Finding Uses for ChatGPT: Building SQL Queries.
I will admit that I was not very fond of ChatGPT when I first learned of it. I thought of it as just an overhyped gimmick that basically googled things for you, and let’s be honest, that’s kind of is what it is. But I must confess, I have been finding some uses for it. Nothing as spectacular as some claim online, such as, it made them rich, or it taught them how hack into anything.
I am finding ways to utilize ChatGPT to find information faster than I could before on google, and to help create code examples tailored to what I’m working on. That brings me to the point of this article.
Using ChatGPT to Create SQL Queries.
I will be showing you how you can use ChatGPT to help write SQL queries that you might be struggling with. There are two methods I will cover, one will be using the standard ChatGPT website, and the other will be integrating ChatGPT into a database program called DBeaver.
Disclaimer: I am not an expert in working in databases, don’t execute anything in your production database you are unsure of.
Using the Web Interface.
This is fairly straight forward, we are going to use the normal web interface (https://chat.openai.com/) to ask ChatGPT to write an SQL query for us. Let’s start with something simple: “write an sql query to select all items from table”

That’s pretty basic, we could have googled how to do that quickly, we don't need ChatGPT for those kinds of queries. Where it becomes useful is when you ask it to create queries using detailed information, such as table and column names from your database.
For Example: “write an sql query to count how many people live in new york city from the table population”

You can see that this gives us a more customized answer that can be tailored to your database. We can get even more detailed and have ChatGPT return queries that work perfectly with our database.
For Example: “help me write an SQL statement. I want to select Zone1Id from the table zone_table and match Zone1Id to the Id from table area_table and show them by Name”

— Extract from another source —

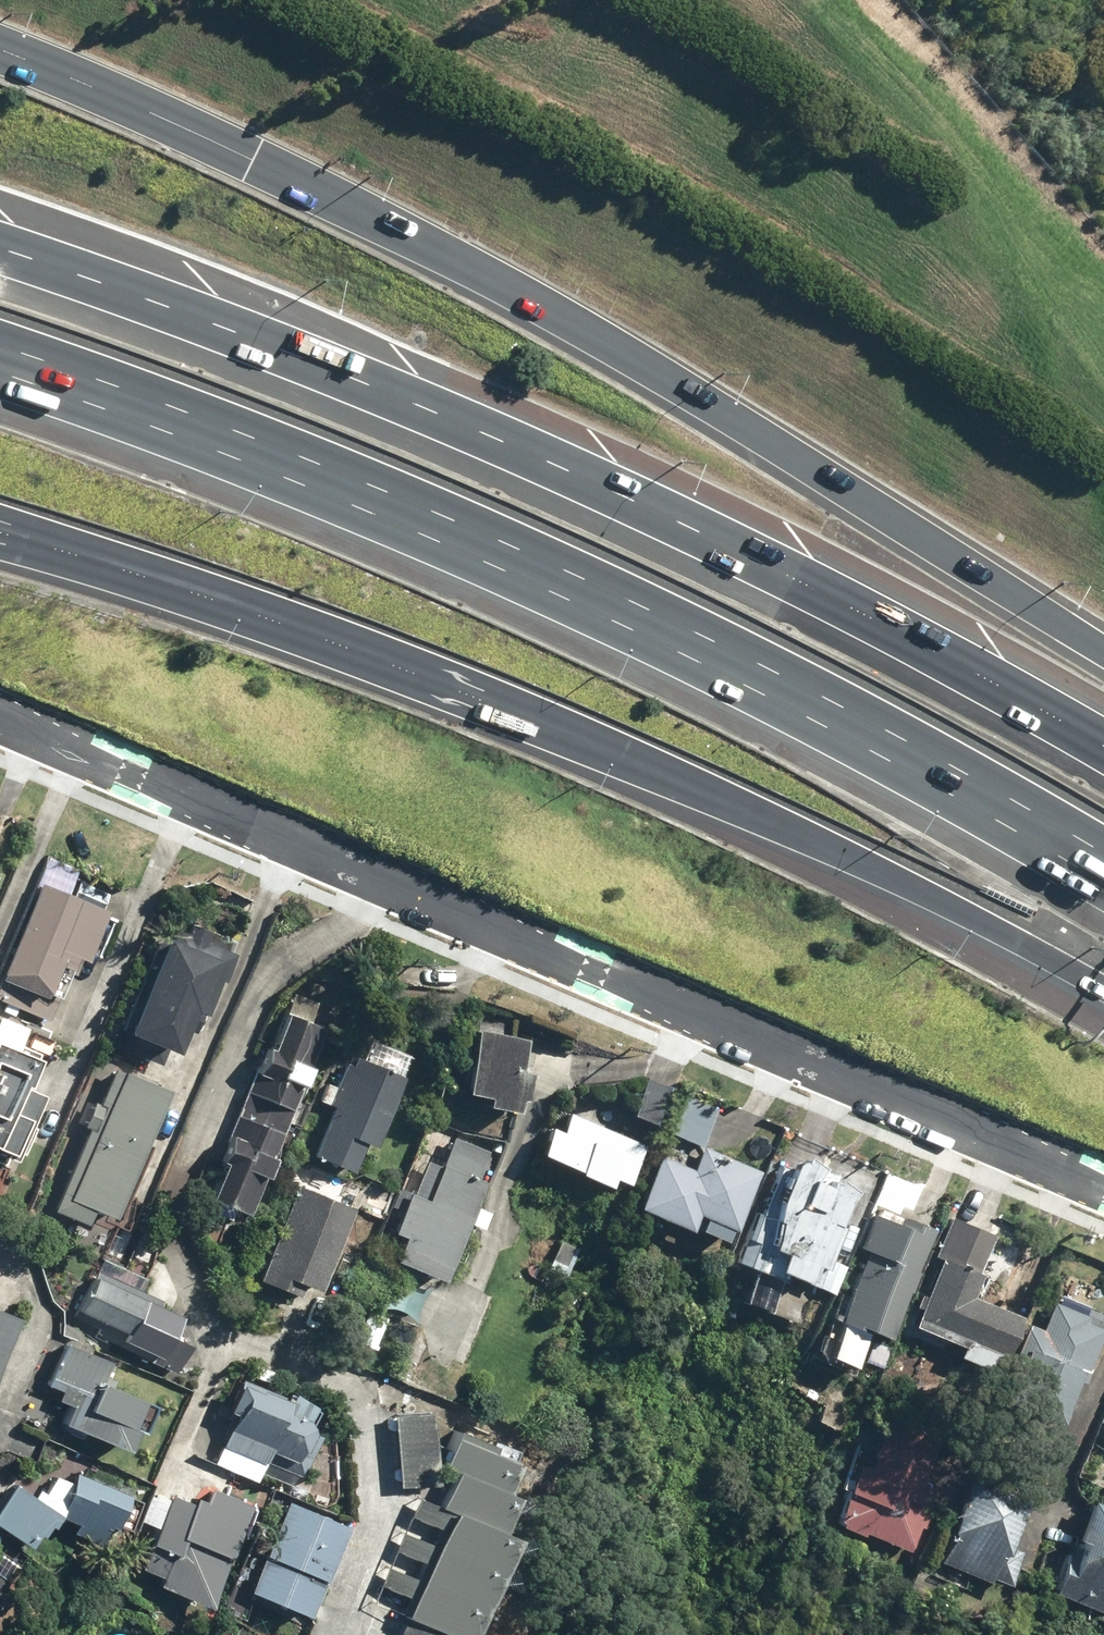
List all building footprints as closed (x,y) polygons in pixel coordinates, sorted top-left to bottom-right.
[(110,904),(41,878),(2,978),(47,995),(59,964),(72,969),(77,956),(88,960),(110,904)] [(135,999),(139,1001),(129,1025),(179,1046),(197,1004),(212,1010),(238,948),(184,926),(180,934),(170,930),(153,970),(148,968),(135,999)] [(253,1208),(326,1025),(282,1007),(209,1191),(253,1208)] [(0,1014),(0,1148),(22,1157),(45,1087),(29,1081),(41,1050),(22,1042),(29,1024),(0,1014)] [(524,1068),(527,1032),(471,1027),(465,1087),(489,1089),(488,1102),(520,1105),(521,1094),(528,1094),(530,1069),(524,1068)] [(413,1047),(374,1034),(366,1057),(339,1047),(320,1103),(334,1107),(318,1155),(356,1168),(365,1140),(380,1145),(413,1047)] [(116,1215),(171,1084),(117,1061),(102,1096),(94,1092),(81,1124),(89,1128),(55,1207),(90,1222),(97,1207),(116,1215)] [(669,1083),(650,1074),(634,1109),(652,1118),(669,1083)] [(701,1146),(720,1104),(695,1092),(676,1134),(701,1146)] [(647,1143),(569,1108),(561,1126),(553,1122),(540,1151),(614,1184),(619,1172),(631,1178),(647,1143)] [(443,1280),(486,1175),(481,1172),(490,1150),(457,1137),(445,1165),(428,1159),(415,1192),(401,1186),(385,1225),(405,1233),(394,1260),(443,1280)] [(762,1169),(705,1143),(697,1165),(659,1151),(640,1204),(693,1226),(699,1209),(708,1212),(703,1228),(730,1238),(735,1226),(741,1228),(762,1169)] [(795,1168),(781,1163),(761,1212),(758,1211),(739,1262),(815,1291),(819,1281),(838,1289),(886,1168),(865,1160),(864,1164),(845,1157),(839,1172),(827,1168),(829,1162),(801,1151),(795,1168)] [(261,1278),(298,1293),(301,1285),(319,1292),(356,1202),(301,1179),(261,1278)] [(894,1337),(938,1223),(911,1212),(906,1225),(872,1211),(857,1248),(871,1253),(833,1352),(859,1362),(873,1328),(894,1337)] [(996,1236),(946,1217),(932,1255),(942,1259),(917,1325),(1003,1358),(1020,1311),(974,1294),(996,1236)] [(168,1302),(100,1270),(72,1329),(106,1345),(108,1341),(155,1363),(180,1311),(167,1305),(168,1302)] [(1031,1322),(1016,1358),(1039,1368),(1023,1404),(1061,1421),(1081,1376),(1086,1378),(1103,1336),(1103,1327),(1091,1322),(1093,1316),(1056,1300),(1044,1328),(1031,1322)] [(20,1313),(0,1305),(0,1365),(20,1313)] [(378,1348),(390,1316),(369,1307),(356,1339),(378,1348)] [(108,1356),(69,1337),(46,1382),(63,1390),(60,1396),(75,1403),(66,1422),(122,1451),(128,1439),(131,1441),(152,1399),(99,1373),(108,1356)] [(292,1394),(242,1375),(229,1407),(240,1412),(218,1463),(259,1481),(265,1468),(293,1480),(298,1468),(305,1471),(323,1429),(318,1427),(330,1399),(296,1384),(292,1394)] [(436,1407),(398,1409),(401,1489),(439,1487),(436,1407)] [(942,1441),(883,1416),(839,1520),(911,1550),(941,1480),(928,1475),(942,1441)] [(513,1532),(504,1528),(517,1496),(506,1492),(519,1458),(452,1433),(439,1465),(455,1471),(439,1512),(416,1503),(409,1521),(435,1531),(428,1550),(401,1540),(396,1554),(422,1564),(415,1582),(385,1571),(379,1587),(411,1600),(398,1634),(441,1634),(442,1632),(450,1634),(474,1634),(513,1532)] [(943,1501),(955,1505),(970,1466),(958,1461),(943,1501)] [(1038,1484),(979,1462),(943,1560),(1011,1585),(1024,1551),(1014,1547),(1038,1484)] [(71,1481),(57,1475),(47,1491),(42,1487),(37,1494),(20,1483),(0,1514),(0,1524),(28,1541),(36,1529),(42,1533),(51,1519),(57,1523),(63,1511),(83,1519),(80,1529),(113,1542),(122,1518),(134,1523),(141,1504),(125,1498),(129,1488),(77,1467),(71,1481)] [(215,1604),(255,1500),(210,1482),(202,1502),(174,1492),(144,1569),(164,1577),(162,1584),(215,1604)] [(1095,1495),(1079,1536),(1085,1539),(1077,1558),(1070,1555),(1057,1587),(1103,1606),(1103,1498),(1095,1495)] [(347,1521),(286,1497),(249,1590),(310,1615),(347,1521)] [(20,1565),(0,1550),(0,1593),(20,1565)]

This example had ChatGPT create an SQL Query that compares the “Zone1Id” from the table “zone_table” to the “Id” of the table “area_table” if they matched it lists the results by the “Name” column from the table “area_table”
The output that ChatGPT gave me was good enough to copy and paste into a query on my database and give me the results I was looking for. You may not always get the exact query you are looking for on the first try, you may need to reword how you ask ChatGPT or it may give you a result close enough to help you complete it correctly the way you were needing.
It is also useful to read the explanation ChatGPT gives after each answer, it explains what the query does and how it works.
Integrating into DBeaver
You can also integrate ChatGPT into a database tool called DBeaver. I won't cover the step by step instructions of installing DBeaver and setting it up in this article, but here's an overview of getting ChatGPT integrated once you have the program installed:
- You can install the free Community Edition of DBeaver at https://dbeaver.io/
- You will Need an API key from OpenAI for the integration. This is a seperate account from the main ChatGPT web interface. https://platform.openai.com/
- Follow these instructions on getting it setup in DBeaver. https://dbeaver.com/docs/wiki/AI-Smart-Assistance/#install-gpt-extension
Once you have the extension installed the queries will load right into DBeaver from ChatGPT to run against your database. There is a cost associated with using the api, but for personal use it seems to be fairly inexpensive, and as of this writing you get a $5 credit on the account when you sign up.
Conclusion
While I will still continue to be a hater on all of the AI hype, I do see uses for it. I think there are good ways it can be used as a tool to help people learn an accomplish tasks more efficiently. Hopefully this article helped someone accomplish their tasks a little easier as well.